#### Data shown ####
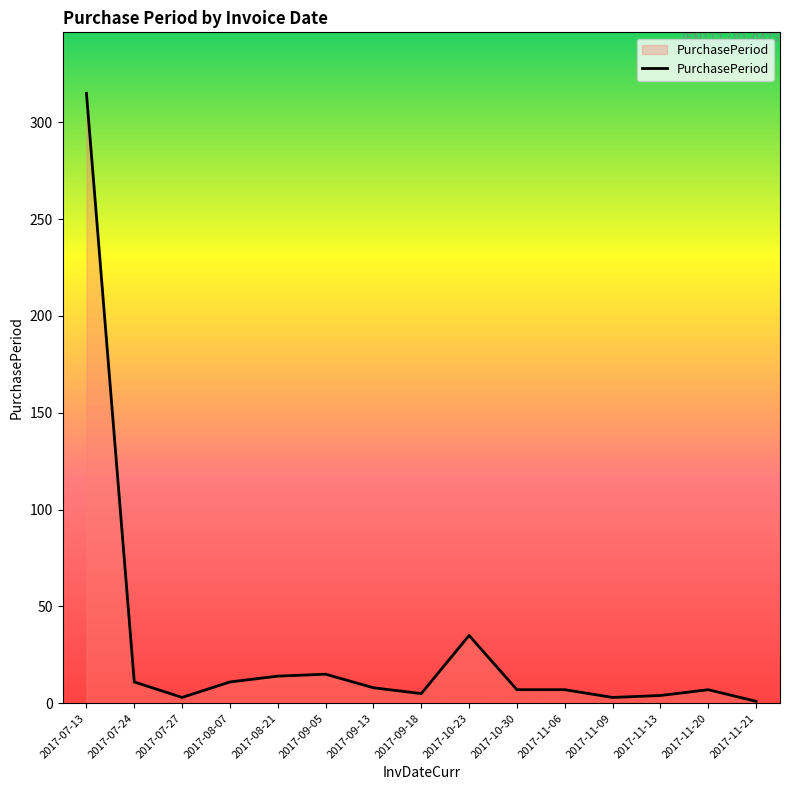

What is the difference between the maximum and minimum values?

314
####
#### Data shown ####
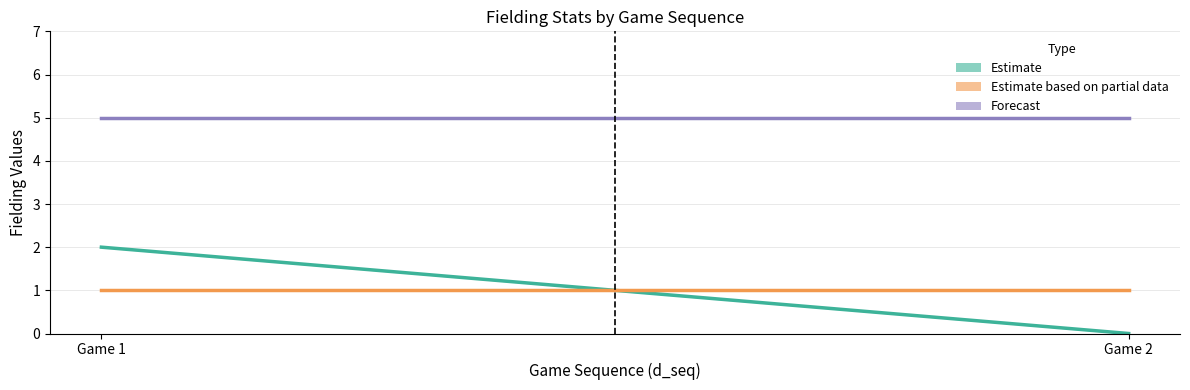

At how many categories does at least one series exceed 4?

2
####
#### Data shown ####
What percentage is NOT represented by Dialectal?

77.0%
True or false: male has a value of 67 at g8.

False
####
List every line above that contains the word "What", copying each one in full.

What is the difference between the maximum and minimum values?
What percentage is NOT represented by Dialectal?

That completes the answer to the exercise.